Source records

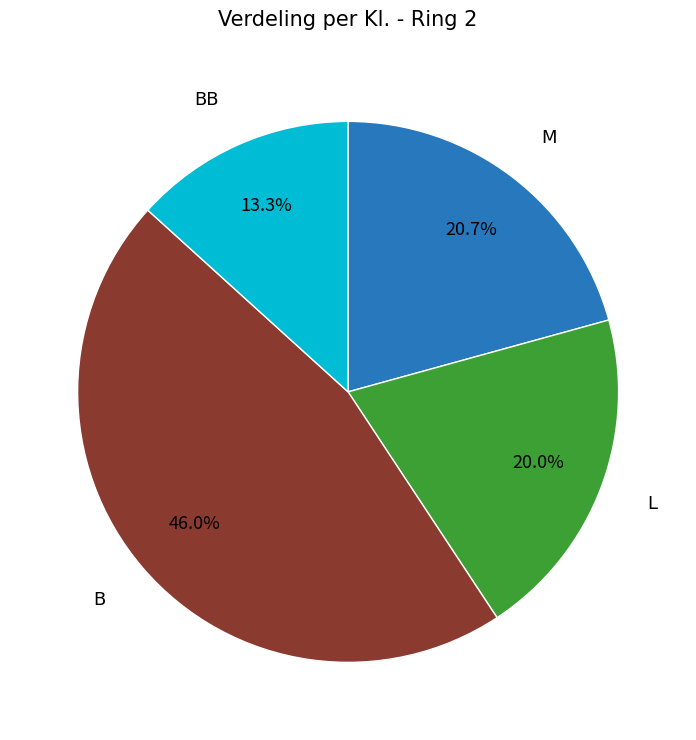

Does any single category account for the majority?

No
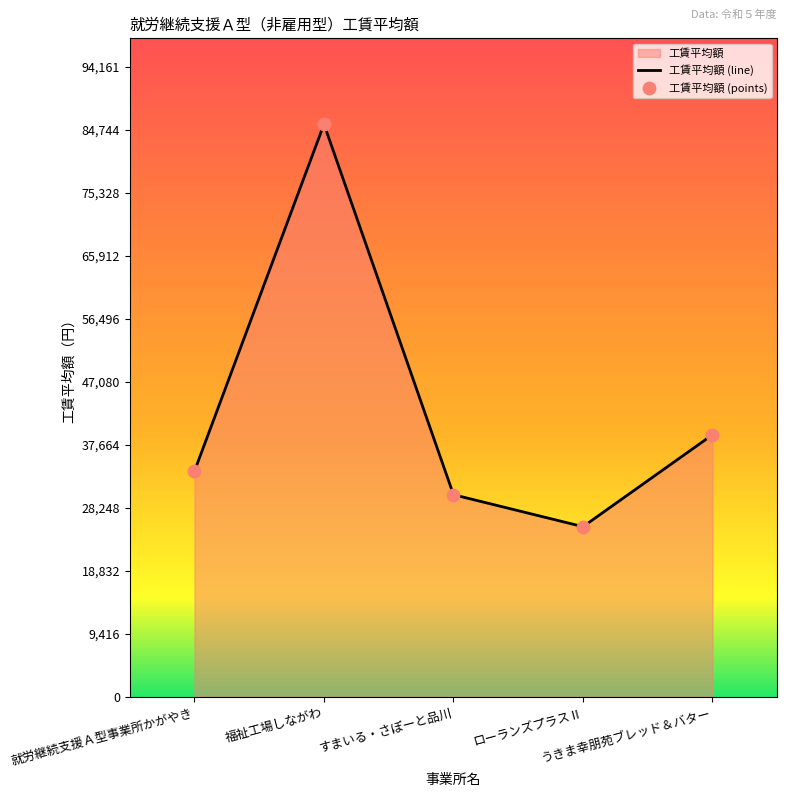

What is the change in value from 就労継続支援Ａ型事業所かがやき to うきま幸朋苑ブレッド＆バター?

+5453.1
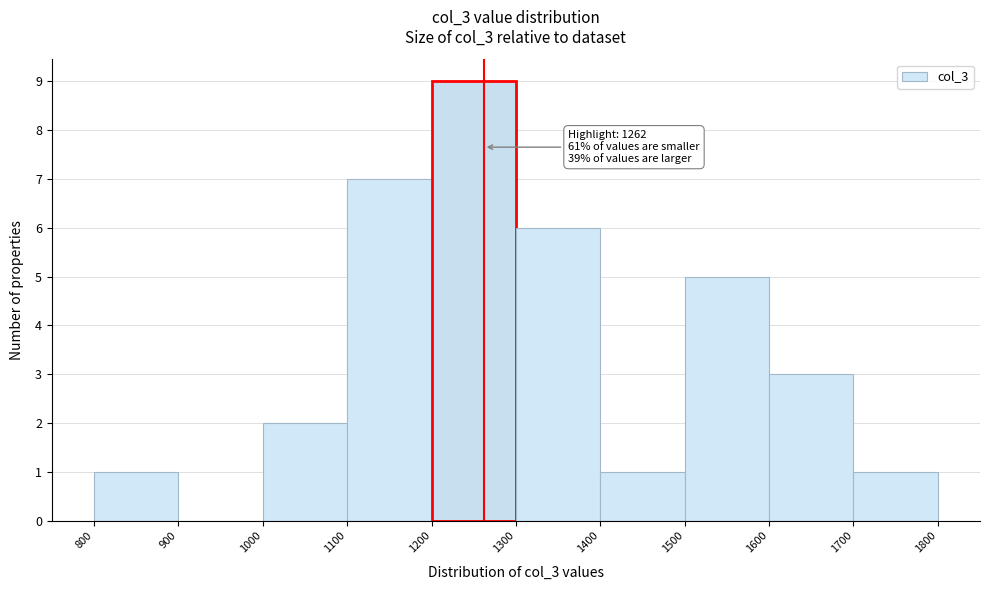

Which range on the x-axis has the tallest bar?

1200 to 1300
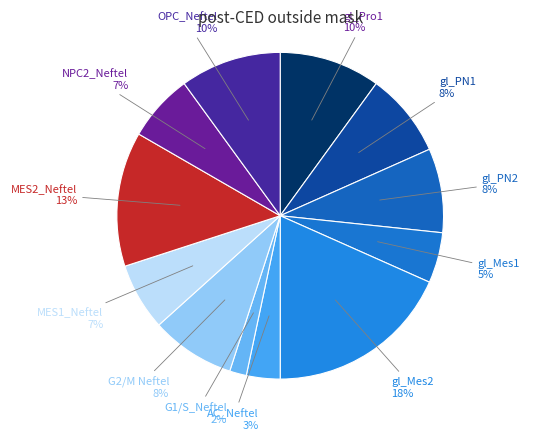

Does any single category account for the majority?

No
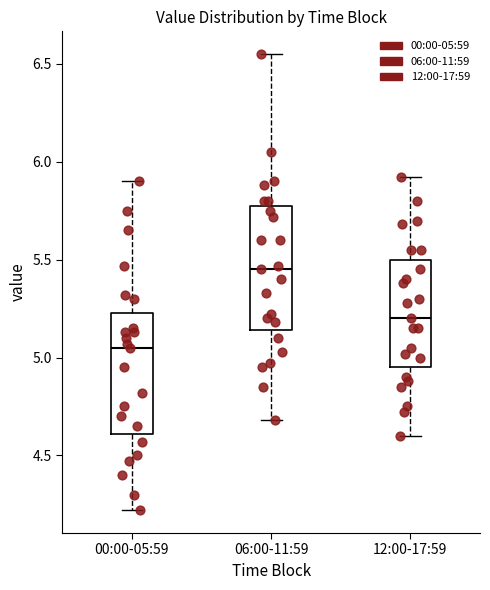

Reading left to right, transcribe this box plot: for each box, give where its median line is, the range the box spans, and where its two whiskers end, as read against the y-axis. The values are not printed on the chart, so give them approximately, as read against the axis.

00:00-05:59: median 5.05, box 4.60 to 5.25, whiskers 4.20 to 5.90
06:00-11:59: median 5.45, box 5.15 to 5.80, whiskers 4.70 to 6.55
12:00-17:59: median 5.20, box 4.95 to 5.50, whiskers 4.60 to 5.90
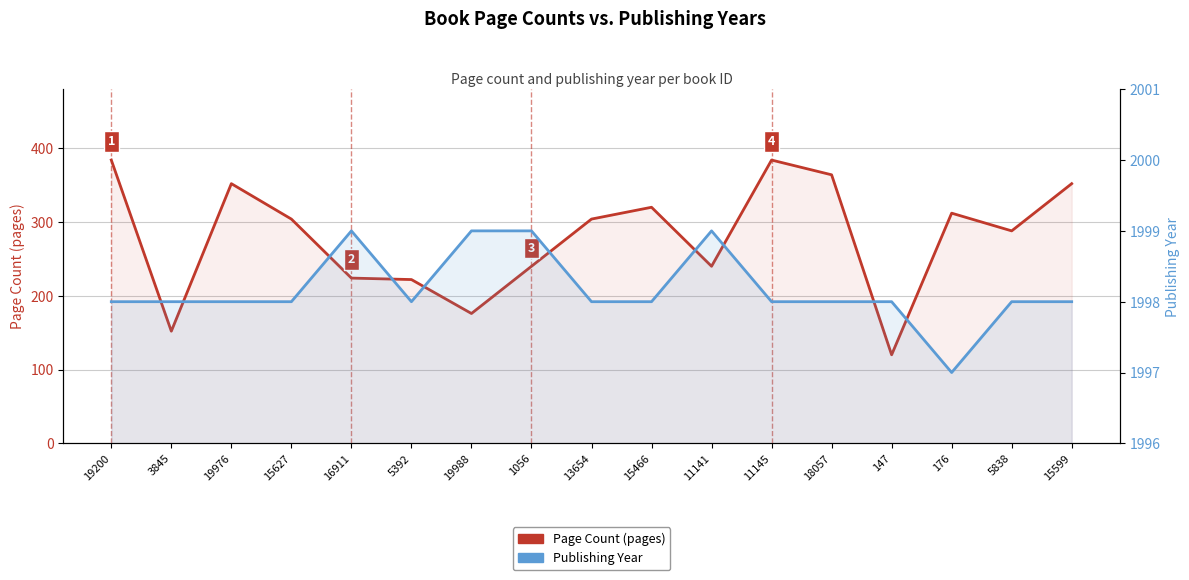

What value does the Publishing Year series have at 15599?

1998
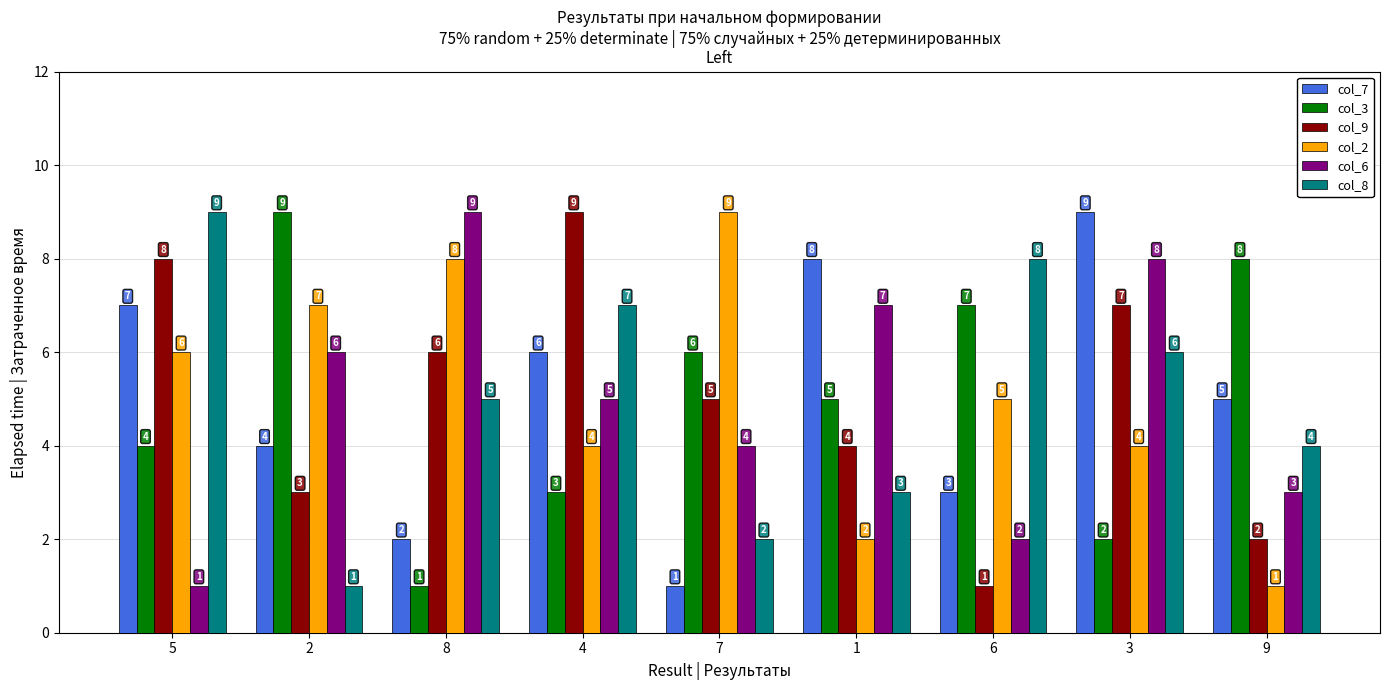

How many data points does each series have?

9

### Exercise aim
Copy out every row above word for word, leaving out the pictures.

### Answer space
Does any single category account for the majority?

No

What is the change in value from 就労継続支援Ａ型事業所かがやき to うきま幸朋苑ブレッド＆バター?

+5453.1

Which range on the x-axis has the tallest bar?

1200 to 1300

Does any single category account for the majority?

No

Reading left to right, transcribe this box plot: for each box, give where its median line is, the range the box spans, and where its two whiskers end, as read against the y-axis. The values are not printed on the chart, so give them approximately, as read against the axis.

00:00-05:59: median 5.05, box 4.60 to 5.25, whiskers 4.20 to 5.90
06:00-11:59: median 5.45, box 5.15 to 5.80, whiskers 4.70 to 6.55
12:00-17:59: median 5.20, box 4.95 to 5.50, whiskers 4.60 to 5.90

What value does the Publishing Year series have at 15599?

1998

How many data points does each series have?

9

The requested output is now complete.